I often want to run simple(ish) scripts, such as plot a graph, compress or uncompress, or run some program, on reasonable sized datasets (usually between 100 and 10,000). The scripts I use to solve such problems look like the one above, but might have a different command, or even a sequence of commands to execute.
For example, just now I am running:
for i in `find . | grep ".xml.bz2$"`; do find_graph -build_graph $i.graph $i; done
So my problems are in no way bzip specific! (Although parallel bzip does look cool, I intend to use it in future).

Solution: Use xargs to run in parallel (don't forget the -n option!)
find -name \*.xml -print0 | xargs -0 -n 1 -P 3 bzip2

This perl program fits your needs fairly well, you would just do this:
runN -n 4 bzip2 `find . | grep ".xml$"`

gnu make has a nice parallelism feature (eg. -j 5) that would work in your case. Create a Makefile
%.xml.bz2 : %.xml
all: $(patsubt %.xml,%xml.bz2,$(shell find . -name '*.xml') )
then do a
nice make -j 5
replace '5' with some number, probably 1 more than the number of CPU's. You might want to do 'nice' this just in case someone else wants to use the machine while you are on it.
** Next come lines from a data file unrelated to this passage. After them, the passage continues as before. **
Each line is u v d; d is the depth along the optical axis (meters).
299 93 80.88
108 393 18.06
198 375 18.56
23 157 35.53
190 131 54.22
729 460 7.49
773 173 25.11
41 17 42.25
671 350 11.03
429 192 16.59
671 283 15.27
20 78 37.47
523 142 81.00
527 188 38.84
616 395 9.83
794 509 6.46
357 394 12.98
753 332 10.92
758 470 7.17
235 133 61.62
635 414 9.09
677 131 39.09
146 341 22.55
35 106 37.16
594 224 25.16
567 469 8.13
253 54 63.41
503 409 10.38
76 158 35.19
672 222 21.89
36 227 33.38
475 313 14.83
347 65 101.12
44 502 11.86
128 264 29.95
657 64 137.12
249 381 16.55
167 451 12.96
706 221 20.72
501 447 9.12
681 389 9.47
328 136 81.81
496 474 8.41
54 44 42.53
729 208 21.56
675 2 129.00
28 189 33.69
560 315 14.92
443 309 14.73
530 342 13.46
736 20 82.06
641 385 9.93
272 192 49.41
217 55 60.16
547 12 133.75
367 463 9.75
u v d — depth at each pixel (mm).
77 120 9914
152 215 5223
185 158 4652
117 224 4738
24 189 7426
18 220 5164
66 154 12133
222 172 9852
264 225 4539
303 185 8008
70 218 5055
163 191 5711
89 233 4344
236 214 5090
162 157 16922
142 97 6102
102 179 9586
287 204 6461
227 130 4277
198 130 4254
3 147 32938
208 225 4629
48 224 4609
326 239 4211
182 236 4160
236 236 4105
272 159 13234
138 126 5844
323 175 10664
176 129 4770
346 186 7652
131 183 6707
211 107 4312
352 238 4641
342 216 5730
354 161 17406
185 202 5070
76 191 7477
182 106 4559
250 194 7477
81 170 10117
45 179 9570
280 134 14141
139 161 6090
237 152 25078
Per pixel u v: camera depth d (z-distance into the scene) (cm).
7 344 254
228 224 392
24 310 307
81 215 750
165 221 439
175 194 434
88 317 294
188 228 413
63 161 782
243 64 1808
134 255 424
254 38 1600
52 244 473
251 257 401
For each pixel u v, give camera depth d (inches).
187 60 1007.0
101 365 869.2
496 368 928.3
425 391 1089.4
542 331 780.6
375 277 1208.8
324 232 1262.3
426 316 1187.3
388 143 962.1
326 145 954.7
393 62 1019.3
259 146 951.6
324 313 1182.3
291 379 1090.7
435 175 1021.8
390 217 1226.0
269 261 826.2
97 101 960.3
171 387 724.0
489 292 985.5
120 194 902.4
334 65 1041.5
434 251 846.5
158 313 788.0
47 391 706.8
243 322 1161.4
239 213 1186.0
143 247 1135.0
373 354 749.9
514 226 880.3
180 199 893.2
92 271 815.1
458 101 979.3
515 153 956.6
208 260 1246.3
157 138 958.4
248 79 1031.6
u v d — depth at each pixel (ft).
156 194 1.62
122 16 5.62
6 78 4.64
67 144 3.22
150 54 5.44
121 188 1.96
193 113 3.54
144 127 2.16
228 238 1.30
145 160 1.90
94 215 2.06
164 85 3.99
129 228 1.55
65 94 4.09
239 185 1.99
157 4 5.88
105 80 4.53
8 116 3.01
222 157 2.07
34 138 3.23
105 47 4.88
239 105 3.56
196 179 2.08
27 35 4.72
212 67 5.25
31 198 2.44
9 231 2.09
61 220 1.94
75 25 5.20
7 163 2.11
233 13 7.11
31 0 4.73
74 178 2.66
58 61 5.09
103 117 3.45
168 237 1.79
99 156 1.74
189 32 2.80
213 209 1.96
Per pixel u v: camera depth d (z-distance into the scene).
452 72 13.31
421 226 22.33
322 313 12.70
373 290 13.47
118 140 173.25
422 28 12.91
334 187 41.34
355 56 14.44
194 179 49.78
The answer to the general question is difficult, because it depends on the details of the things you are parallelizing.
On the other hand, for this specific purpose, you should use pbzip2 instead of plain bzip2 (chances are that pbzip2 is already installed or at least in the repositories or your distro). See here for details: http://compression.ca/pbzip2/

I find this kind of operation counterproductive. The reason is the more processes access the disk at the same time the higher the read/write time goes so the final result ends in a longer time. The bottleneck here won't be a CPU issue, no matter how many cores you have.
Haven't you ever performed a simple two big file copies at the same time on the same HD drive? I is usually faster to copy one and then another.
I know this task involves some CPU power (bzip2 is demanding compression method), but try measuring first CPU load before going the "challenging" path we all technicians tend to choose much more often than needed.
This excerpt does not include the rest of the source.